__RECORDS PROVIDED__
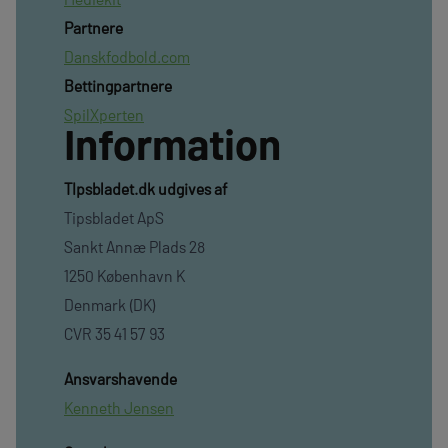
Partnere
Danskfodbold.com
Bettingpartnere
SpilXperten
Information
TIpsbladet.dk udgives af
Tipsbladet ApS
Sankt Annæ Plads 28
1250 København K
Denmark (DK)
CVR 35 41 57 93
Ansvarshavende
Kenneth Jensen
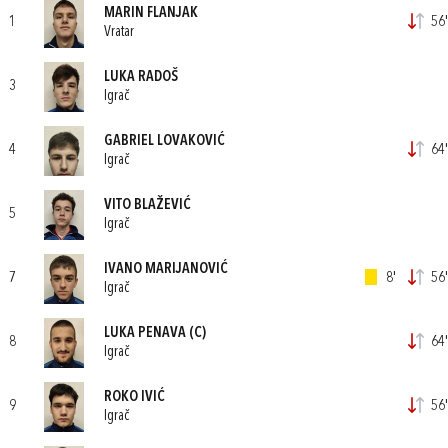
MARIN FLANJAK
1
56'
Vratar
LUKA RADOŠ
3
Igrač
GABRIEL LOVAKOVIĆ
4
64'
Igrač
VITO BLAŽEVIĆ
5
Igrač
IVANO MARIJANOVIĆ
7
8'
56'
Igrač
LUKA PENAVA
(C)
8
64'
Igrač
ROKO IVIĆ
9
56'
Igrač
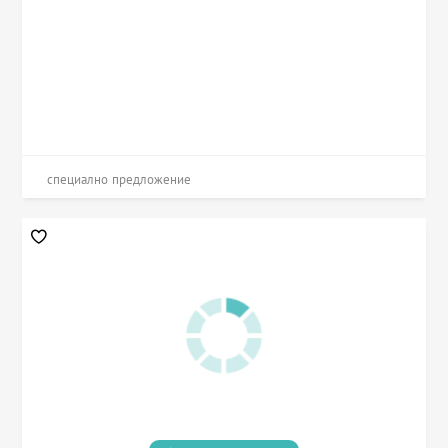
специално предложение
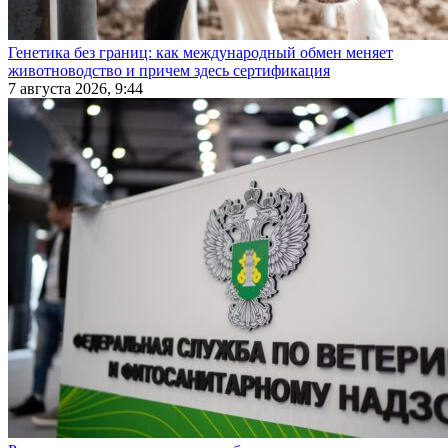
Генетика без границ: как международный обмен меняет
животноводство и причем здесь сертификация
7 августа 2026, 9:44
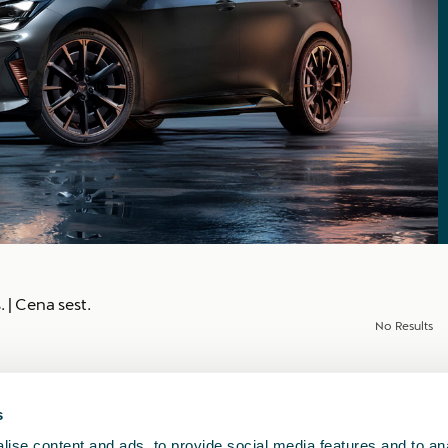
.
|
Cena sest.
No Results
s
ise content and ads, to provide social media features and to anal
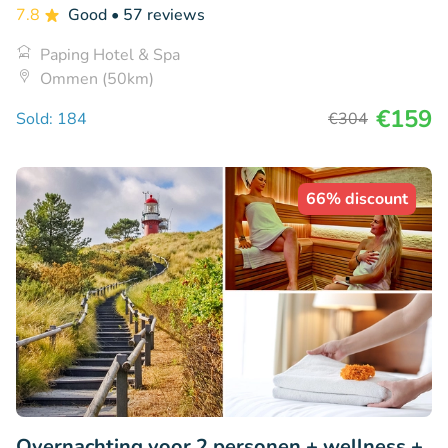
7.8
Good
• 57 reviews
Paping Hotel & Spa
Ommen (50km)
€159
Sold: 184
€304
66% discount
Overnachting voor 2 personen + wellness +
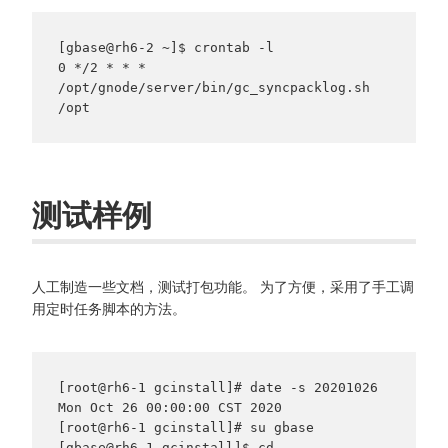
[gbase@rh6-2 ~]$ crontab -l

0 */2 * * * 
/opt/gnode/server/bin/gc_syncpacklog.sh 
测试样例
人工制造一些文档，测试打包功能。 为了方便，采用了手工调
用定时任务脚本的方法。
[root@rh6-1 gcinstall]# date -s 20201026

Mon Oct 26 00:00:00 CST 2020

[root@rh6-1 gcinstall]# su gbase

[gbase@rh6-1 gcinstall]$ cd 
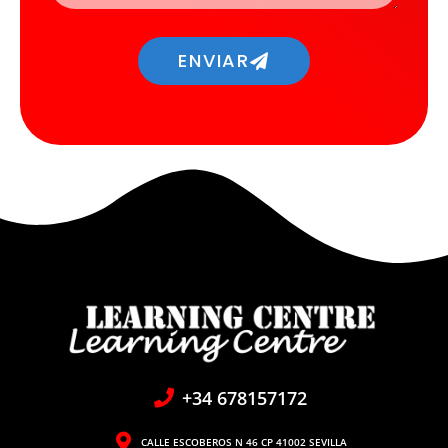
ENVIAR
+34 678157172
CALLE ESCOBEROS N 46 CP 41002 SEVILLA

__PROBLEM STATEMENT__
Write out the text of all the items above, line for line with no changes. Leave the pictures out of your answer.

__ANSWER FOR THE TASK__
Partnere
Danskfodbold.com
Bettingpartnere
SpilXperten
Information
TIpsbladet.dk udgives af
Tipsbladet ApS
Sankt Annæ Plads 28
1250 København K
Denmark (DK)
CVR 35 41 57 93
Ansvarshavende
Kenneth Jensen
MARIN FLANJAK
1
56'
Vratar
LUKA RADOŠ
3
Igrač
GABRIEL LOVAKOVIĆ
4
64'
Igrač
VITO BLAŽEVIĆ
5
Igrač
IVANO MARIJANOVIĆ
7
8'
56'
Igrač
LUKA PENAVA
(C)
8
64'
Igrač
ROKO IVIĆ
9
56'
Igrač
специално предложение
Генетика без границ: как международный обмен меняет
животноводство и причем здесь сертификация
7 августа 2026, 9:44
.
|
Cena sest.
No Results
s
ise content and ads, to provide social media features and to anal
7.8
Good
• 57 reviews
Paping Hotel & Spa
Ommen (50km)
€159
Sold: 184
€304
66% discount
Overnachting voor 2 personen + wellness +
[gbase@rh6-2 ~]$ crontab -l

0 */2 * * * 
/opt/gnode/server/bin/gc_syncpacklog.sh 
测试样例
人工制造一些文档，测试打包功能。 为了方便，采用了手工调
用定时任务脚本的方法。
[root@rh6-1 gcinstall]# date -s 20201026

Mon Oct 26 00:00:00 CST 2020

[root@rh6-1 gcinstall]# su gbase

[gbase@rh6-1 gcinstall]$ cd 
ENVIAR
+34 678157172
CALLE ESCOBEROS N 46 CP 41002 SEVILLA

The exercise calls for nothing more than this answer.